Background Modelization

The linear images have significant background issues: there’s significant vignetting in the corners and the background sky is uneven. In addition, the background varies quite a bit when you compare the luminance image to the R, G, and B images.

I used the DynamicBackgroundExtracation process, or DBE, to model the background of the luminance, then the red and blue images, and finally the green image. Each group of images had its own DBE settings. I used a tolerance value of five and a sample size between 20 and 30 pixels.

RGB Combination

With the R, G, and B images having a good background, I combined them using ChannelCombination to create an RGB image.

Deconvolution

Deconvolution attempts to restore an image that’s been blurred by atmospheric disturbances during the observation. The results of the process are very subtle.

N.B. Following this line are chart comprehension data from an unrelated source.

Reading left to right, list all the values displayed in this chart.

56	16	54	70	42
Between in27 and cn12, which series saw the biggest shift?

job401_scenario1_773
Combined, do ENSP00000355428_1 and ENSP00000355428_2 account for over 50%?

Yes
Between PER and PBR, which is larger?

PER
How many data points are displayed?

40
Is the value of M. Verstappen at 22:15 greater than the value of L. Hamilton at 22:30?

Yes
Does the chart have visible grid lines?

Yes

I create a star mask to mask only the very brightest stars – this mask will be used for the local support image in the deringing section of the Deconvolution process.

Next, create a Range Mask to mask the rest of your image. The idea with this mask is to protect the background sky from the sharpening effects of Deconvolution.

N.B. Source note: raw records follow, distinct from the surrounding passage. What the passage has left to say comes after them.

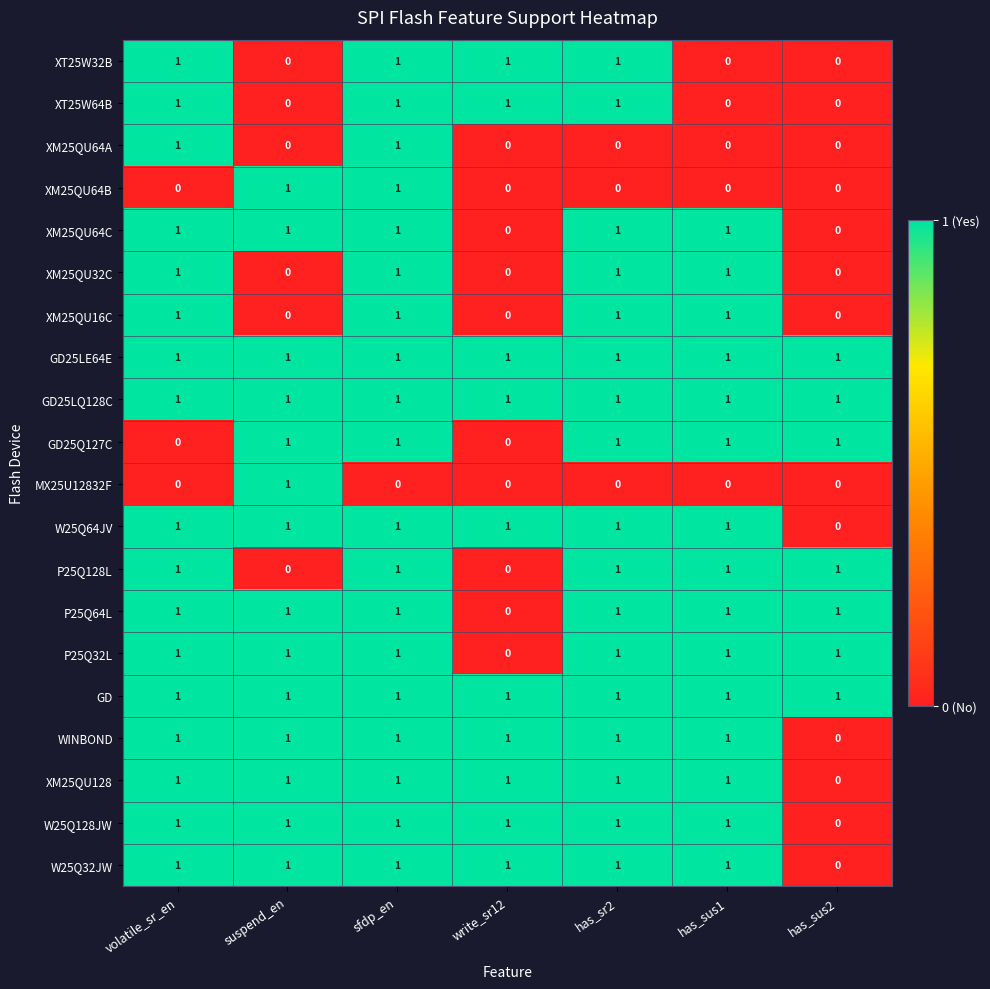

Count the number of data series in this chart.

20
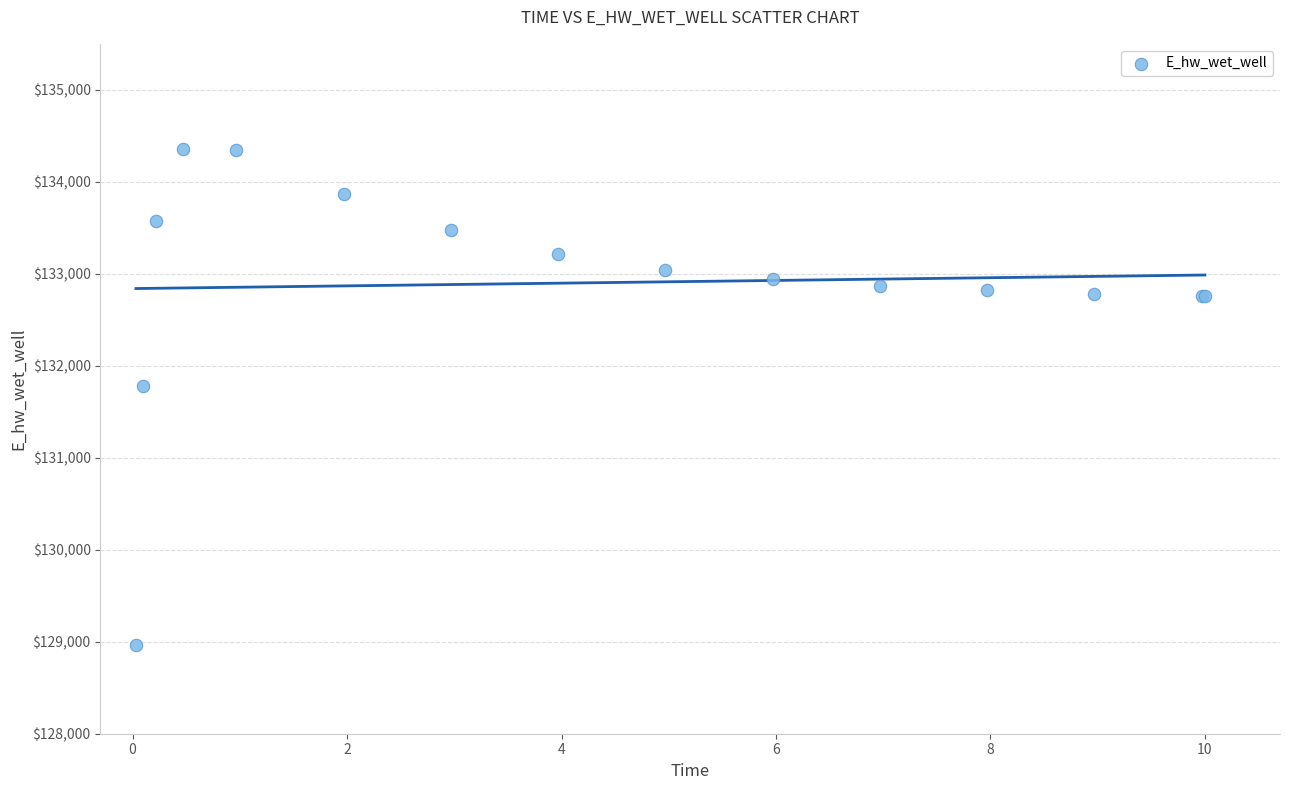

What Y value in the scatter plot is closest to 131661?

131777.9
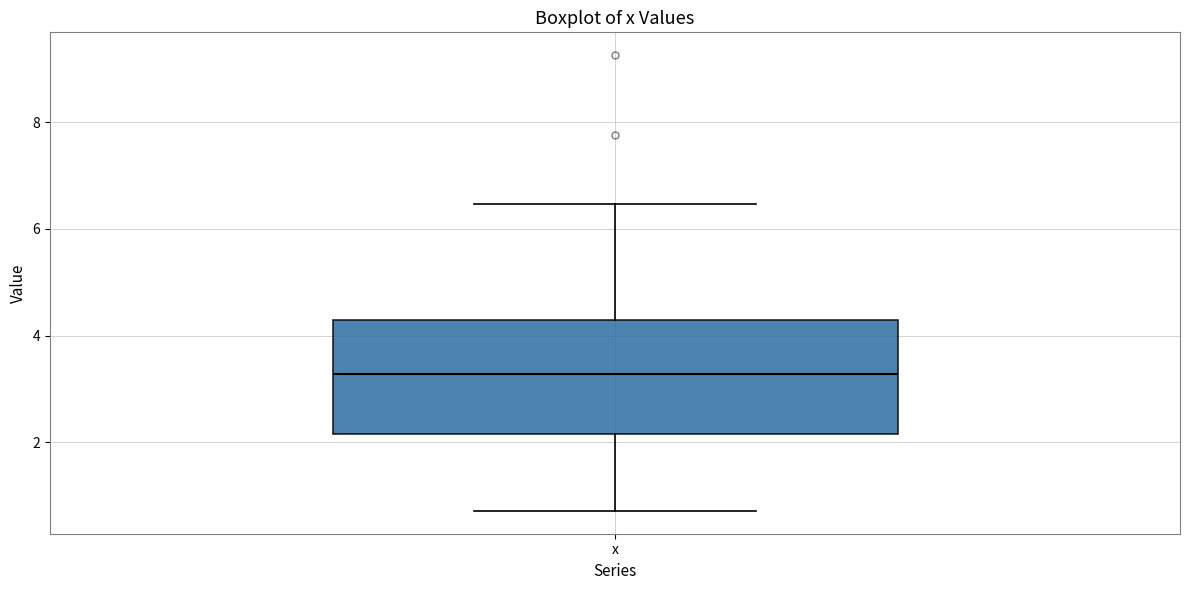

Where does the lower whisker of the box for x end on the y-axis? The values are not printed on the chart, so give them approximately, as read against the axis.

0.8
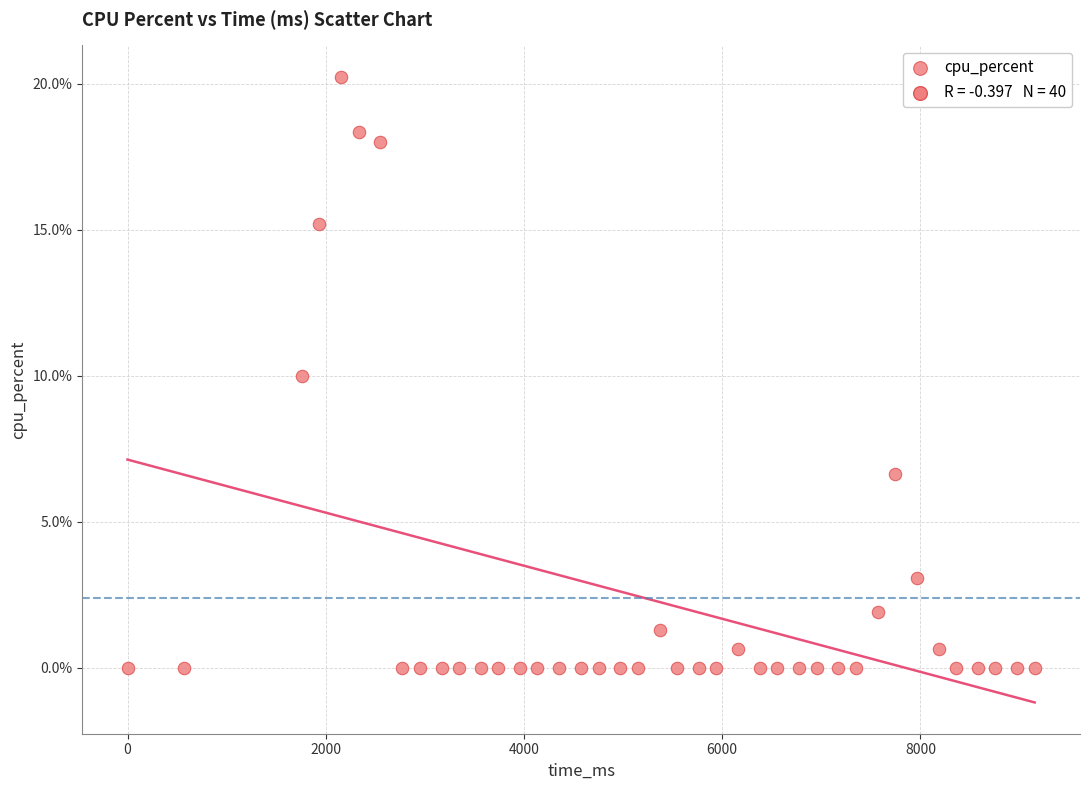

What is the range of Y values (max minus min)?

20.3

Create a PSF using the DynamicPSF process to select Moffat stars having low MAD values.

With the three key components in place, use the Deconvolution process to find settings that work for the image. In this case, I used 10 iterations with a Global Dark setting of 0.0210 and three wavelet layers.

Background Smoothing

The background needs to be smoothed and we do this on the Luminance image. Using MultiscaleLinearTransform, experiment an find values that work well for the image. Your goal is to smooth out the background without over smoothing.

I ended up using very conservative settings using just one iteration for each layer, and Amounts ranging between 0.12 for layer one, to 0.15 for layer 4 (I used 5 layers for this image)

Color Calibration

While the ColorCalibration process does a great job at balancing the colors in an image, you can get more accurate results using the PhotometricColorCalibarion process (PCC).

PCC works by comparing your image to images taken by sky surveys – you get more accurate star colors and a better overall result. You use the process by clicking the Search Coordinates button and enter M 20 in the search field and then click Get to populate the PCC fields.

Next populate the Focal Length and Pixel size boxes by clicking Acquire From Image if the FITS header contains that information. You can easily look up the details if the information is missing.

Dragging the new instance to your RGB image performs a plate solve and adjusts the color of your image. You may have to reapply the STF after you run PCC.

More Background Modelization

I found the background of the RGB image to have a few remaining artifacts like minor vignetting and some uneven sky. Use DBE to smooth out the background of the RGB image.

LRGB Combination

The LRGBCombination process at its default setting results in a washed out image. Used a Lightness value of 0.65 and left the Saturation at the default of 0.5.

TGVDenoise

The background could be smoothed some more. I used the TGVDenoise process using only the Lightness tab along with CIE Lab mode. This mode targets only the lightness component of your image for smoothing and does a very good job at it.

Final Adjustments

I used a very slight ColorSaturation process to bring out the reds and blues some more.

I then used ArcsinStretch to highlight the colors in the image while also darkening the background sky.

The SCNR process removes any residual green from the image and finally I used the FastRotate process to rotate the image.

Conclusion

This article discussed one possible means of processing an observation of Messier 20 using PixInsight.